Passage for review
......

Google needs software engineers to develop next-generation technologies that can handle information at massive scale and extend beyond web search, with a focus on integrated AI infrastructure systems and large-scale AI clusters.
Requirements
- 8 years of experience programming in C++.
- 5 years of experience testing, and launching software products.
- 5 years of experience building and developing large-scale infrastructure, distributed systems or networks, or experience with compute technologies, storage, or hardware architecture.
- 3 years of experience with software design and architecture.
- Experience building cloud or systems level infrastructure spanning the entire hardware and software stack.
- Experience in end-to-end diagnostics, troubleshooting, and supportability, with experience leading SWAT team efforts for complex issues and developing long term sustainable solutions.
- Familiarity with Service Level Objectives (SLOs)/metrics measurement, logs/telemetry/metrics integration with tools for enhanced operator experience.
Responsibilities
- Drive project success by setting the technical goal and roadmap.
- Set priorities and projects for a team that delivers features in a fast-moving environment for both internal customers (other engineering teams) and external customers.
- Ensure central responsibility is taken for diagnostics and troubleshooting of end-to-end supportability issues, to uncover and address complex technical problems, and the building of repair automation systems.
- Implement and govern the success metrics for the team, spanning Operational Plane metrics (e.g., Support case metrics, GSO case handling), and RMA/Spares metrics (e.g., swap and repair rate).
- Building large AI clusters using the latest technologies for AI acceleration and cluster interconnects and networking.
- Developing large scale training and inference workloads, and optimizing performance.
- Exposure to integrated AI infrastructure systems (GPU or TPU), from software to hardware design and workload management.
Other
- Bachelor's degree or equivalent practical experience.
- Ability to work in a changing environment and navigate ambiguity, and a track record of delivering solutions for subtle or complex technical problems.
- Must be willing to work in Kirkland, WA, USA or Sunnyvale, CA, USA.
- Google is an equal opportunity employer and welcomes applicants with diverse backgrounds and experiences.
- Accommodations for applicants with disabilities are available upon request.

......

Available data

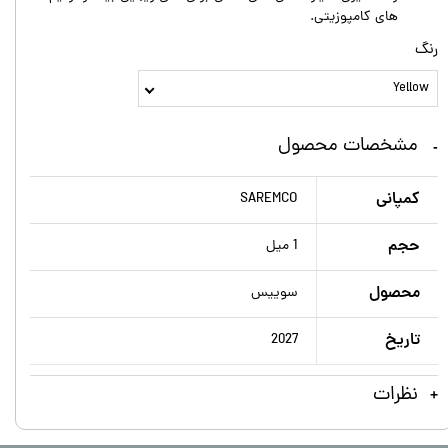
های کامپوزیتی.
رنگ
Yellow
مشخصات محصول
کمپانی
SAREMCO
حجم
1 میل
محصول
سویيس
تاریخ
2027
نظرات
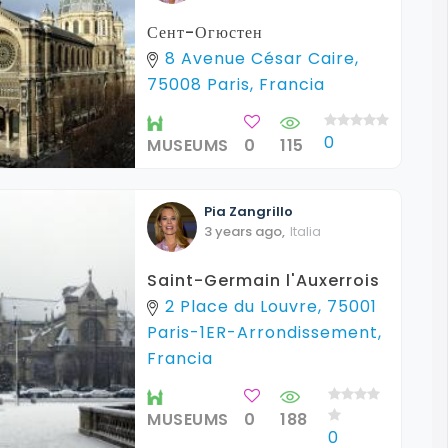
Сент-Огюстен
8 Avenue César Caire,
75008 Paris, Francia
0
MUSEUMS
0
115
Pia
Zangrillo
3 years ago
,
Italia
Saint-Germain l'Auxerrois
2 Place du Louvre, 75001
Paris-1ER-Arrondissement,
Francia
MUSEUMS
0
188
0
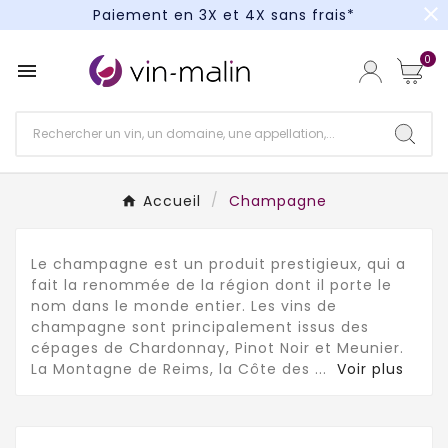
close
Paiement en 3X et 4X sans frais*
Un kit cocktail à gagner : tentez votre chance !
0

Paiement en 3X et 4X sans frais*
Accueil
Champagne
Le champagne est un produit prestigieux, qui a
fait la renommée de la région dont il porte le
nom dans le monde entier. Les vins de
champagne sont principalement issus des
cépages de Chardonnay, Pinot Noir et Meunier.
La Montagne de Reims, la Côte des
...
Voir plus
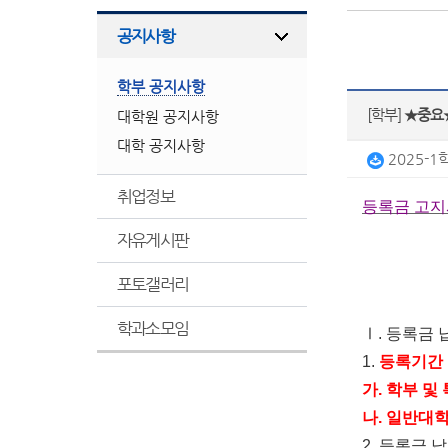
공지사항
학부 공지사항
[학부]
★중요★
대학원 공지사항
대학 공지사항
2025-1
취업정보
등록금 고지
자유게시판
포토갤러리
학과소모임
Ⅰ
.
등록금 
1.
등록기간
가
.
학부 및
나
.
일반대
2.
등록금 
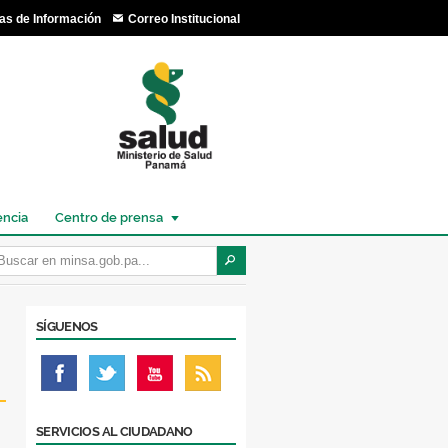
as de Información
Correo Institucional
encia
Centro de prensa
SÍGUENOS
SERVICIOS AL CIUDADANO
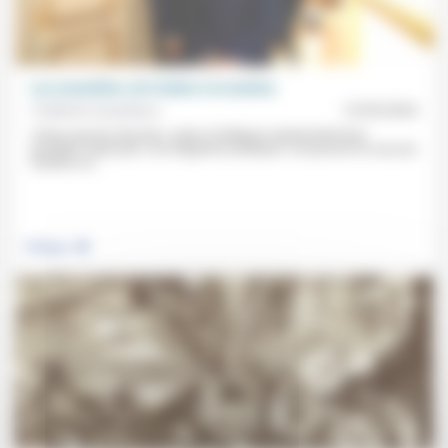
Les conseillers, de l’ombre à la lumière
Frédérick Casadesus
13/05/2024
«Parce que les dossiers, notes et tableaux représentent leur
quotidien rabat-joie», les dirigeants politiques «ne peuvent en aucune
manière se...
.
Politique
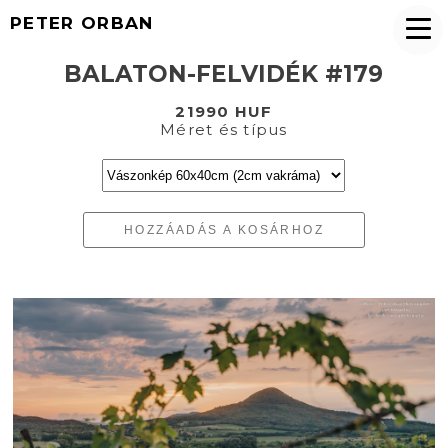
PETER ORBAN
BALATON-FELVIDÉK #179
21990 HUF
Méret és típus
HOZZÁADÁS A KOSÁRHOZ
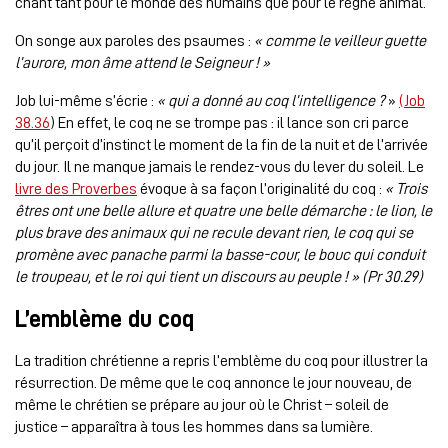
chant tant pour le monde des humains que pour le règne animal.
On songe aux paroles des psaumes :
« comme le veilleur guette
l’aurore, mon âme attend le Seigneur ! »
Job lui-même s’écrie :
« qui a donné au coq l’intelligence ?
»
(Job
38.36
) En effet, le coq ne se trompe pas : il lance son cri parce
qu’il perçoit d’instinct le moment de la fin de la nuit et de l’arrivée
du jour. Il ne manque jamais le rendez-vous du lever du soleil. Le
livre des Proverbes
évoque à sa façon l’originalité du coq :
« Trois
êtres ont une belle allure et quatre une belle démarche : le lion, le
plus brave des animaux qui ne recule devant rien, le coq qui se
promène avec panache parmi la basse-cour, le bouc qui conduit
le troupeau, et le roi qui tient un discours au peuple ! » (Pr 30.29)
L’emblème du coq
La tradition chrétienne a repris l’emblème du coq pour illustrer la
résurrection. De même que le coq annonce le jour nouveau, de
même le chrétien se prépare au jour où le Christ – soleil de
justice – apparaîtra à tous les hommes dans sa lumière.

......

About this task
Update the job posting's text from "- Set priorities" up to and including "repair automation systems.", changing "customers" to "clients". The listing is separate material, apart from the job posting.

Your response
- Set priorities and projects for a team that delivers features in a fast-moving environment for both internal clients (other engineering teams) and external clients.
- Ensure central responsibility is taken for diagnostics and troubleshooting of end-to-end supportability issues, to uncover and address complex technical problems, and the building of repair automation systems.